In my opinion, NIU could trade at more than 3x forward sales. Let’s compare the company with Baidu (BIDU), which collects information from users just like NIU. When BIDU was growing at 20%, just as NIU is expected to do, BIDU traded at 6x sales. It means that NIU could be trading with a total valuation close to $4 billion. Yes, the share price could be close to double if the market believes that NIU is another tech company.

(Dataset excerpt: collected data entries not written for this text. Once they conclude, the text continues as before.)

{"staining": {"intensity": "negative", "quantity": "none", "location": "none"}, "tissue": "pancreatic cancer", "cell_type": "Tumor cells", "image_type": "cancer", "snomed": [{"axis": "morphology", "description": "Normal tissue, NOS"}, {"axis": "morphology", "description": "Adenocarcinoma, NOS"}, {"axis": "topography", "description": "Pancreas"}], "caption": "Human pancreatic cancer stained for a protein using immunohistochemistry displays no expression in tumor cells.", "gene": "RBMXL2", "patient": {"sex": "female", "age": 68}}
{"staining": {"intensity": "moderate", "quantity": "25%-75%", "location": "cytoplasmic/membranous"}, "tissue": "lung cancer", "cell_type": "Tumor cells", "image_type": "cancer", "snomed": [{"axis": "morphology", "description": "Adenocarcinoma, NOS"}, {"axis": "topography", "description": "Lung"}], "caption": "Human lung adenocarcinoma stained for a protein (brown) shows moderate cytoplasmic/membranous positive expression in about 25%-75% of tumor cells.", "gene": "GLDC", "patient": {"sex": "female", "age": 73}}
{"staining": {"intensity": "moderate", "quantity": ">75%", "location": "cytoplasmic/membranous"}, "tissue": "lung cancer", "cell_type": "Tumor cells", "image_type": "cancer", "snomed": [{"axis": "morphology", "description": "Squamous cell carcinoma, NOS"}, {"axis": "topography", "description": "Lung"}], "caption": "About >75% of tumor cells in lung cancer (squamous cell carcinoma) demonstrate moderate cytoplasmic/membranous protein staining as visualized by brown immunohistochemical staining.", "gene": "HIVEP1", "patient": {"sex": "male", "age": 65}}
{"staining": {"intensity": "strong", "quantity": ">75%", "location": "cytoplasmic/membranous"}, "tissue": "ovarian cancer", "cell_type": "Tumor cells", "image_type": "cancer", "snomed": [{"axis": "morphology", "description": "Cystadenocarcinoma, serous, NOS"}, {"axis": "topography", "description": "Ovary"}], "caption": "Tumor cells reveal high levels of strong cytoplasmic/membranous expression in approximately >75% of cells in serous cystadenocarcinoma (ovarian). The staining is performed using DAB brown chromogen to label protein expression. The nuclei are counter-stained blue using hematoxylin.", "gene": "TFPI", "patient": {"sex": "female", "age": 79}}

NIU’s sales performance will depend on the company’s technology. Each e-scooter offers a GPS, on-board computer, cloud technology, and other tools. If these tools don’t work, NIU’s reputation will deteriorate. Don’t expect an increase in sales if the brand is not popular among users. Besides, if the company stops the development of smart tools, sales growth could also decline:
Additionally, our competitive advantage also depends on the smart features and data services we provide to our users. Our smart e-scooters are connected to our NIU app. By using smart e-scooters’ built-in GPS, on-board computer, algorithms and cloud technology, our NIU app enables riders to seamlessly receive real-time data including, among others, anti-theft alerts, daily riding habits and power supply, real-time diagnostics and maintenance and service station directory. We cannot assure you that we will be able to continue to innovate and develop new smart features and data services, which may jeopardize customer experience and affect both our sales of scooters and provision of related services. Source: 20-F
Investors need to know that one of the company’s beneficial owners went to prison in China for insider trading. This does not look good. If something like this happens again, the company’s reputation may be damaged. Read the following lines:
In June 2015, in connection with the trading of stock of a public company listed on the Shenzhen Stock Exchange, Mr. Yi’nan Li, one of our beneficial owners at the time, as well as a shareholder of Beijing Niudian, was convicted of one count of insider trading by the Guangdong Shenzhen Municipal Intermediate People’s Court in January 2017, and his prison sentence ended in December 2017. Source: 20-F
If you think that NIU sells vehicles, it may be a bit expensive at 3.1x forward sales and 20x EBITDA. However, if you believe that the company will be able to make a good business with its big data business, the company is cheap. We are talking about a trade that most investors have not seen. It could be extremely profitable for those traders who build a position before others. I plan to buy shares.